Teger goes on to suggest that under these conditions we continue to invest in our jobs, or indeed our businesses, in the hope that we will at some point in the future realise rewards that will exceed prior investment. Our conditions lock us in because to quit is to admit we should not have started in the first place. Our decisions, therefore, are made in the preservation of a fragile ego and not logically based on cost/benefit analysis.

The potential realisation of financial and material loss is a significant factor in deciding to fold a business or quit a job. But our work also becomes a large part of our social and personal identity. To admit that it’s not working is to deny a large part of the self and so to remain is to keep our identity intact even if that means suffering.

Compellingly, quitting becomes a process of extrication and is required for growth. To fight against it is to fight against ourselves, but this fight is an essential element in our expansion.

Notwithstanding this, I see that we have little choice, and although we can deny the reality of current conditions for perhaps years, the sooner we cut our losses, the better despite the emotional challenge.

Quitting is an emotion-laden mental process and is a significant part of decision making — we can’t avoid it. Emotional states are essential, but the more heightened we become emotionally, perhaps the less equipped we are to make the right move.

I can say that having been down that road, there is no such thing as loss despite our perception. We have the potential to profit for all of our experiences, no matter how difficult, and all can contribute positively to our sense of self.

“Emotions and the feelings are not a luxury, they are a means of communicating our states of mind to others. But they are also a way of guiding our own judgments and decisions.
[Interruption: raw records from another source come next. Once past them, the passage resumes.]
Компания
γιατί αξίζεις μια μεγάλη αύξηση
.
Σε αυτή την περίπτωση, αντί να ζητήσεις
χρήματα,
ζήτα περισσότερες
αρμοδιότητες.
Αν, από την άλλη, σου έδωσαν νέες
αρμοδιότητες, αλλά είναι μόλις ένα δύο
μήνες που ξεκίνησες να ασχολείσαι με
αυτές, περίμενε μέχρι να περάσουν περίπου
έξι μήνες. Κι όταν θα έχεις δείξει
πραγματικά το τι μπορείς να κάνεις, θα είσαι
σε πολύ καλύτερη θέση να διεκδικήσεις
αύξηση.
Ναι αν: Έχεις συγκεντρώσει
Emotions bring the body into the loop of reason.” — António R. Damasio, Neurologist

Meaningful daily work is essential for happiness and should form a significant element of a positive sense of self; otherwise work merely becomes transactional and devoid of meaning. But work must be undertaken for the right reasons.

Ulterior motivation and extrinsic rewards rarely bring about happiness and fulfilment. So if these states of being are not present in your work, then maybe you’re due a time-out.
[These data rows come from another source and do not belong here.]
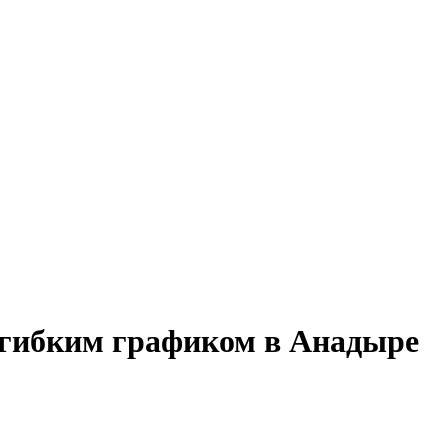
с гибким графиком в Анадыре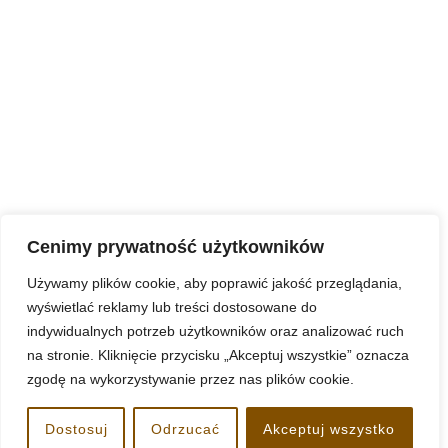
By
admin
Posted
5 czerwca, 2025
0 Comment(s)
MORE
Cenimy prywatność użytkowników
Używamy plików cookie, aby poprawić jakość przeglądania,
wyświetlać reklamy lub treści dostosowane do
indywidualnych potrzeb użytkowników oraz analizować ruch
na stronie. Kliknięcie przycisku „Akceptuj wszystkie” oznacza
zgodę na wykorzystywanie przez nas plików cookie.
www.kazimierzkoszalin.pl
Dostosuj
Odrzucać
Akceptuj wszystko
Keep going if you will, or don’t. It’s up to you. However, I have found that making the conscious decision to quit is better than someone else making it for you. You don’t exist in a vacuum, and it’s unlikely that others around you are not feeling what you’re feeling. Therefore, if it’s not working and you know it, then get out while you can exercise control.

You might be unpopular with suppliers, staff, fellow workers or whatever for a while, but they’ll get over it.

Besides, it’s more empowering if you decide for yourself. You can take a breath, find some ease, and restart.

Article References

  1. Kahneman, D., & Tversky, A. (1979). Prospect Theory: An Analysis of Decision under Risk. Econometrica, 47(2), 263. doi: 10.2307/1914185

  2. Arkes, H., & Blumer, C. (1985). The psychology of sunk cost. Organisational Behavior And Human Decision Processes, 35(1), 124–140. doi: 10.1016/0749–5978(85)90049–4

  3. Teger, A. I., & Cary, M. (1980). Too much invested to quit. New York: Pergamon Press.